Dublin is the largest city in the Republic of Ireland by far, although the smaller towns such as Galway and Cork are just as fun and exciting.  One of my favorite things to do in Dublin was to sit in St. Stephens Green with coffee and a bagel (or on warmer days an ice cream).  There are so many great places to lounge out but the area near the playground was my favorite, watching the little kids playing and having the group of people next to you playing music and singing is something that was calming and quickly became my favorite part of any week.  Through friends we made, we also discovered a fair on Thursdays and Fridays along the river that served amazing food (if you can’t already tell, I loved the food there).  We would go every week for the paella, steak sandwiches and amazing desserts.

Europe has a large sporting world that revolves around football (soccer to us), hurling and rugby.  There were many important events while we were there including the 6 Nations Rugby tournament between Ireland, England, Scotland, etc.  Watching the match with the locals was one of the greatest times I had during the four month span, this is where I got the greatest sense of nationalism, everyone was supportive of the nation (especially since I saw the Ireland/England match!).  The local rugby team is Leinster, they practice once a week at UCD and their home field was a short bus ride from campus, so it was common to run into a player.  A few of us went to a match in February, and then we became hooked on the game.  These games were always fun and we always had a fantastic time.  This is something that I have kept up with upon my return to the states, just a little reminder of the fun I had while studying abroad.
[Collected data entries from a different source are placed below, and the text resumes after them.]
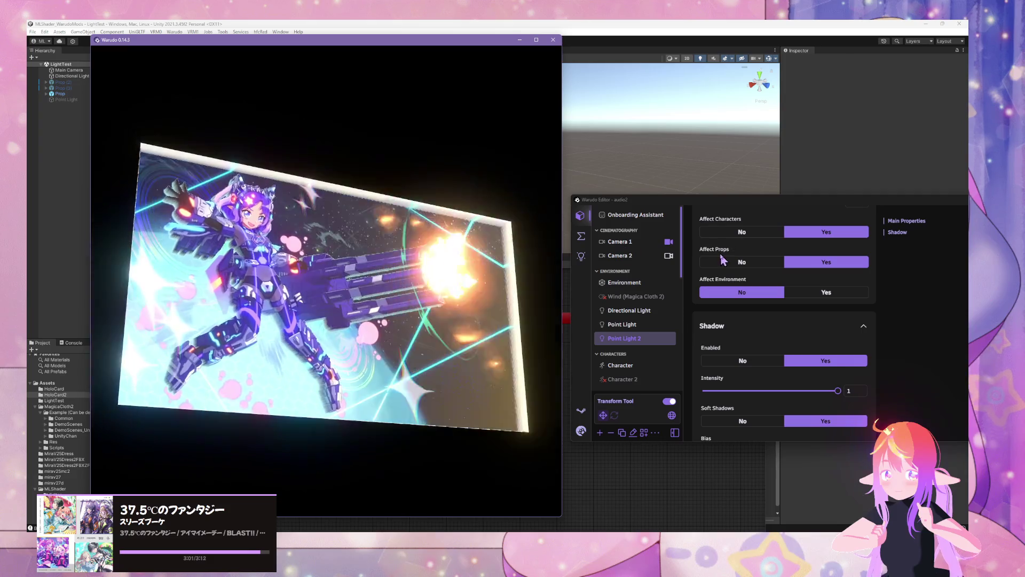
pyautogui.click(742, 261)
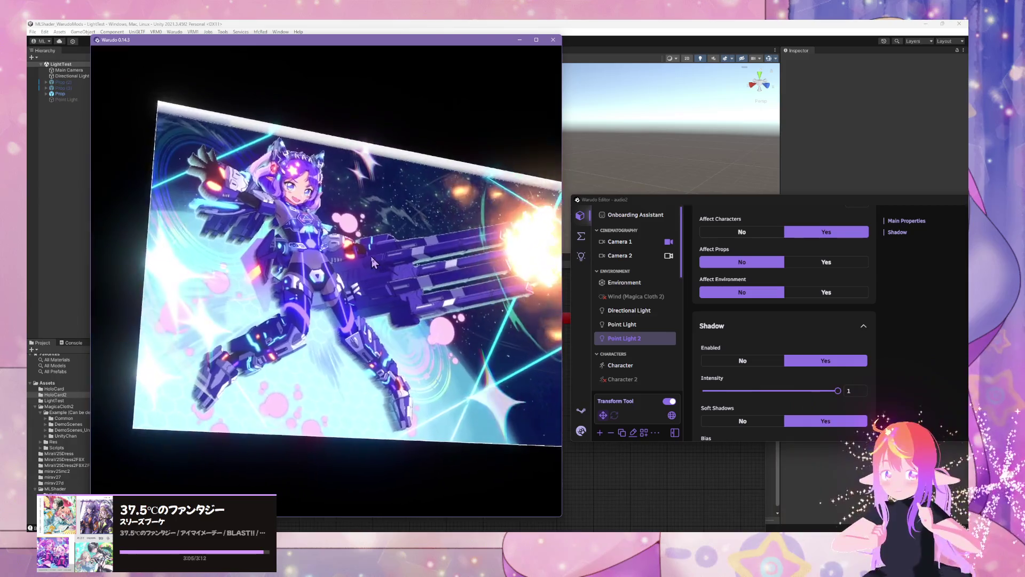
pyautogui.scroll(-4, 646, 331)
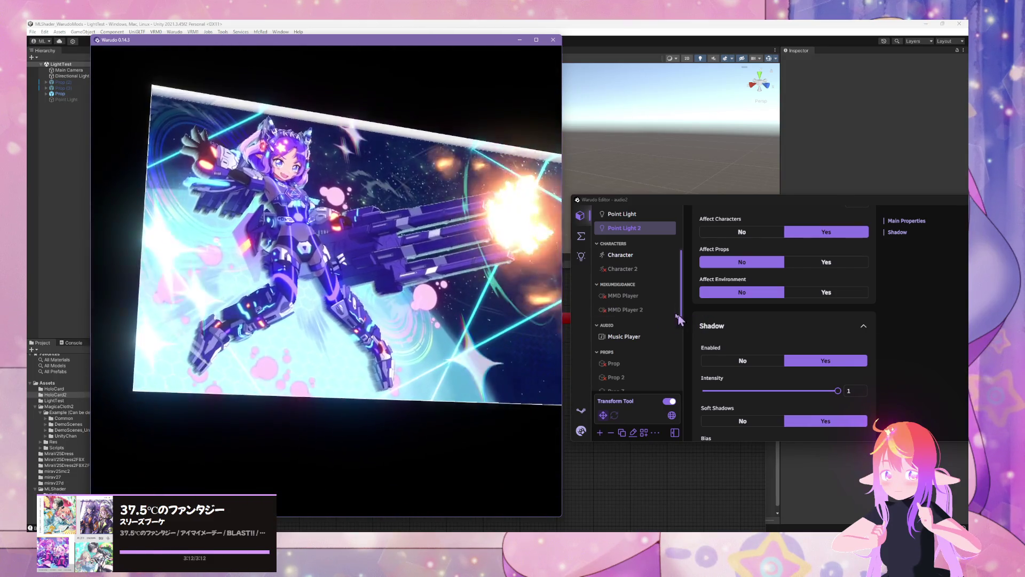
# On Prop 7, raise the alpha of Shade_Multiply_Color's target colour to darken the card.
pyautogui.scroll(-6, 635, 299)
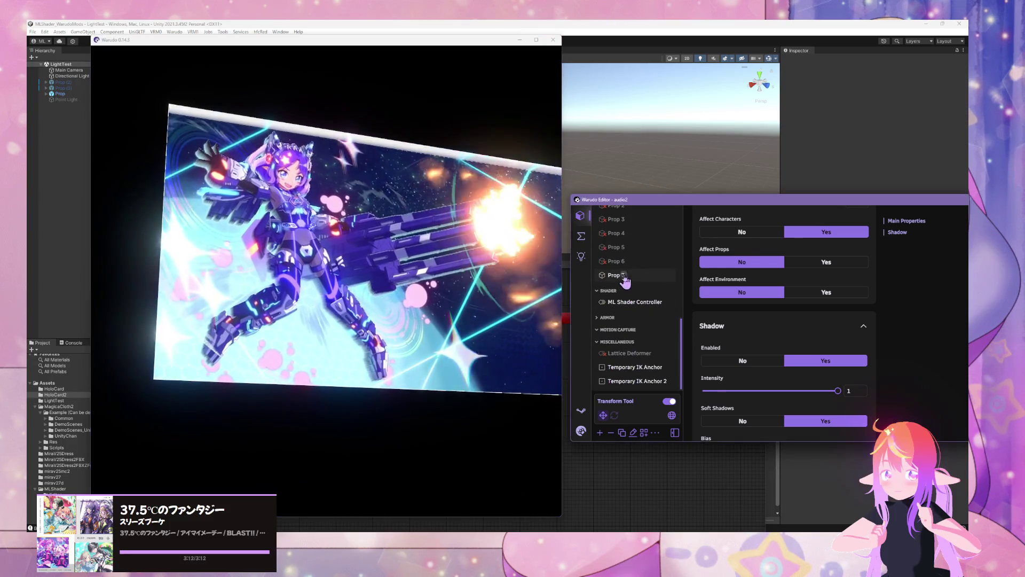
pyautogui.click(623, 275)
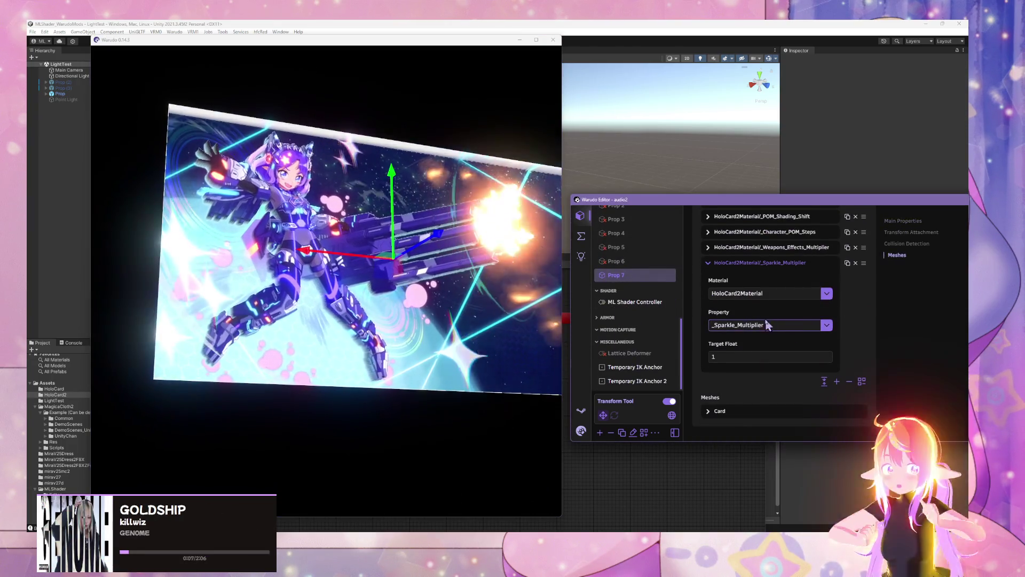
pyautogui.scroll(3, 761, 319)
pyautogui.click(794, 348)
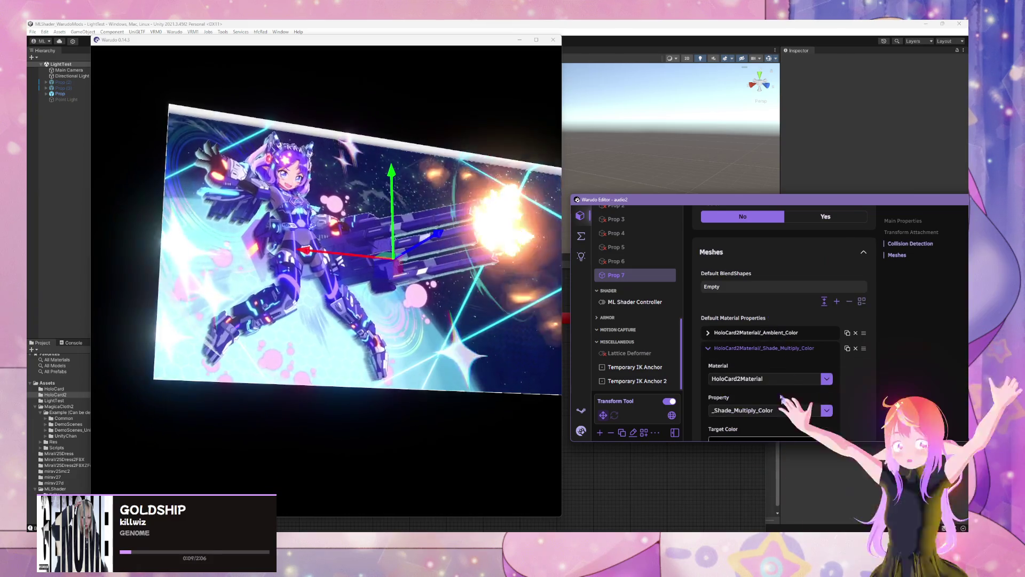
pyautogui.scroll(-4, 783, 273)
pyautogui.click(786, 258)
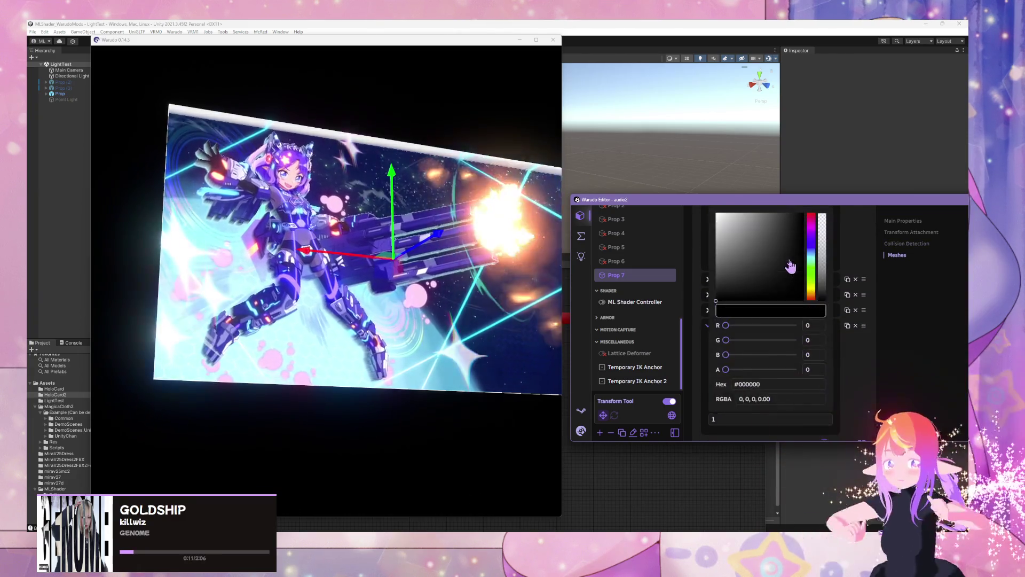
pyautogui.moveTo(726, 369); pyautogui.dragTo(784, 369)
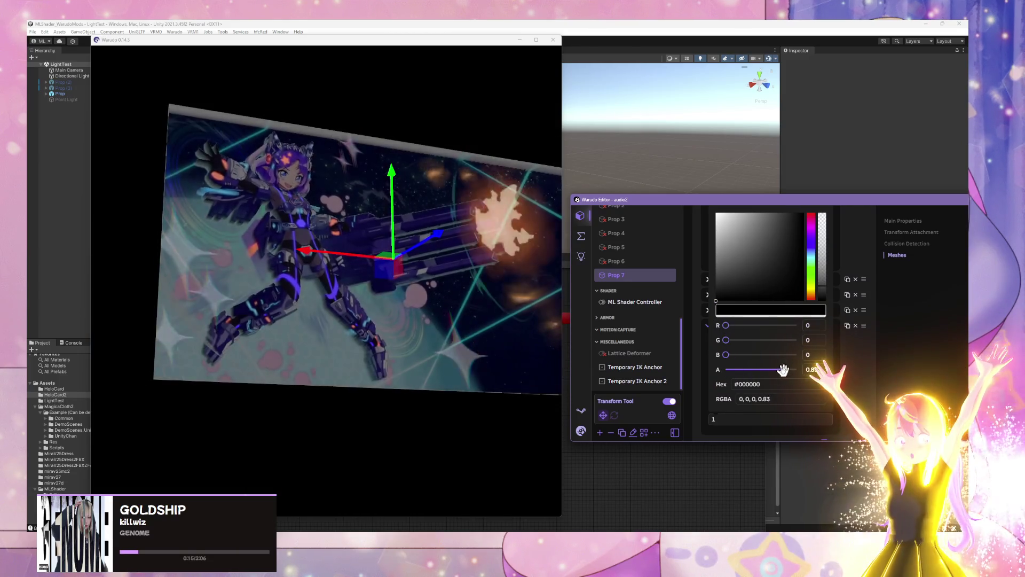
pyautogui.click(709, 315)
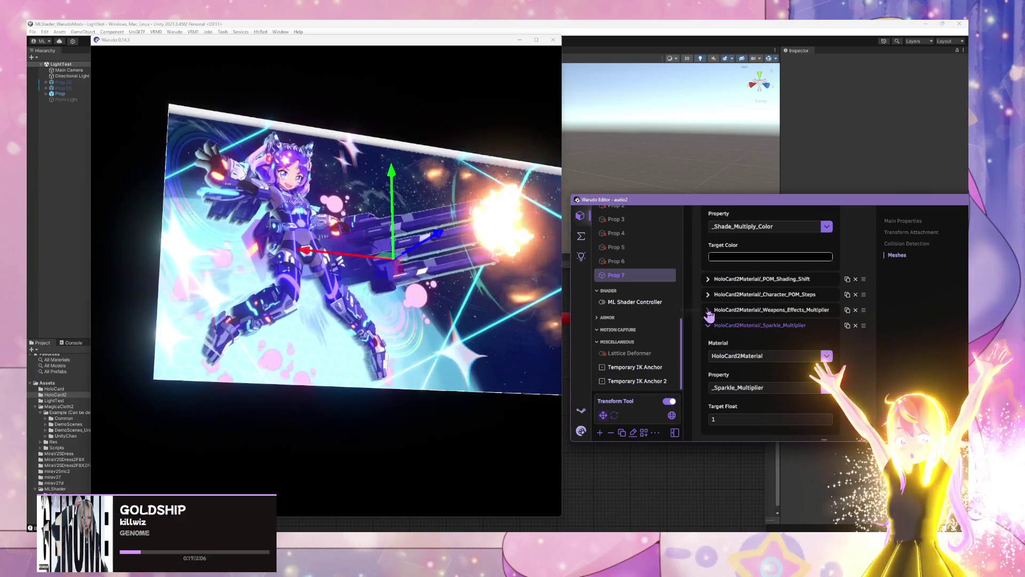
# Inspect Character_POM_Steps and POM_Shading_Shift, reopen the shade target colour, then switch to Spotify.
pyautogui.click(708, 294)
pyautogui.click(707, 295)
pyautogui.click(708, 279)
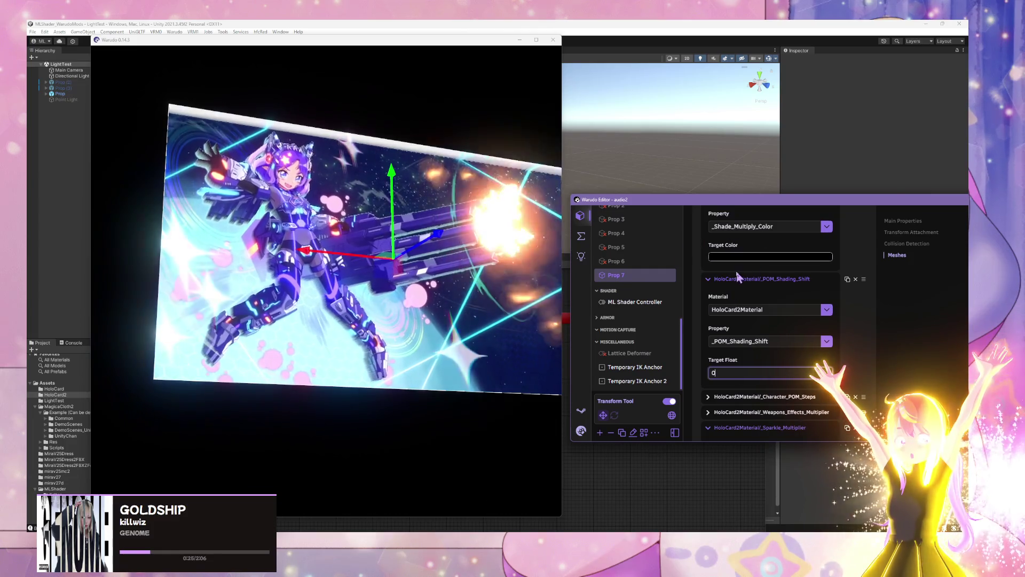
pyautogui.click(767, 284)
pyautogui.scroll(2, 779, 284)
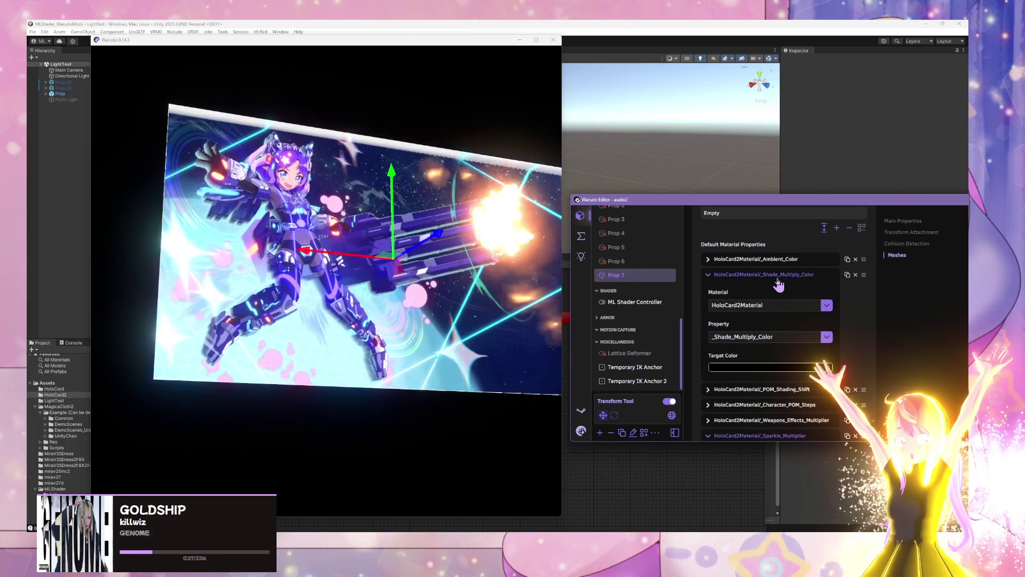
pyautogui.click(755, 368)
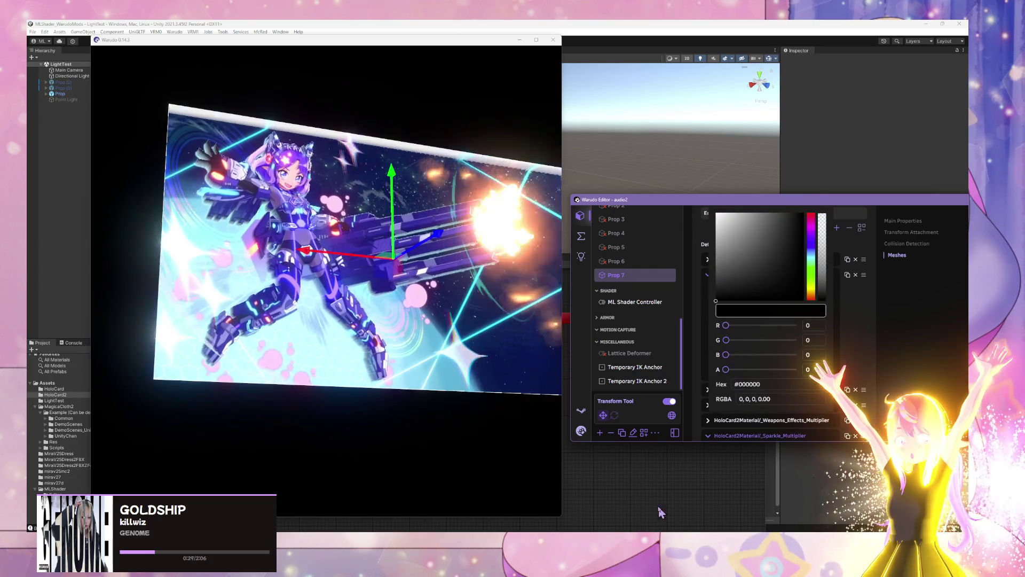
pyautogui.press('alt+Tab')
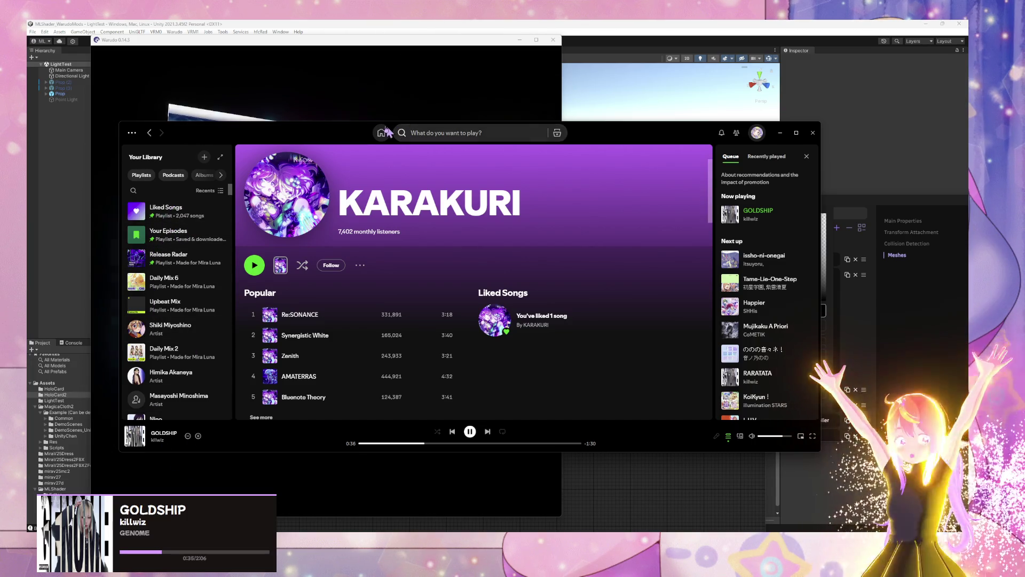
# Go to Spotify's home page and minimise the Spotify window.
pyautogui.click(382, 133)
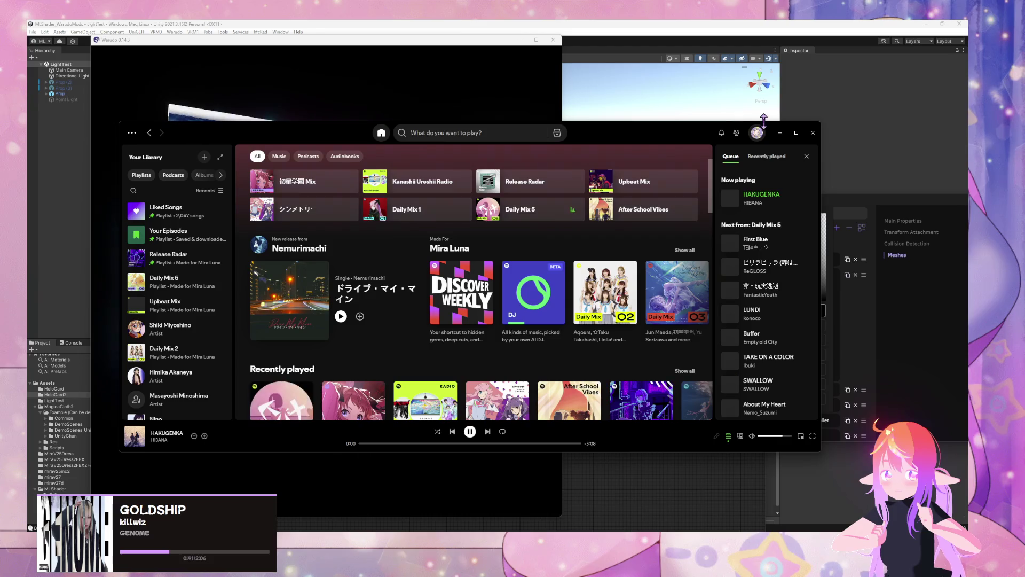
pyautogui.click(780, 133)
One thing that we all definitely took advantage of was the ability to travel.  With our class schedule we were able to take a fair amount of trips to other parts of Ireland and continental Europe.  Having the opportunity to travel and experience other cultures is one of the draws of the Study Abroad program; I got such an appreciation for others and have great memories from all over the world.

Going abroad was one of the best experiences I could have ever asked for.  Not only did I learn in the classroom but by meeting new people and doing things I never thought imaginable, I found that I have a new appreciation for things and have a greater understanding of the world.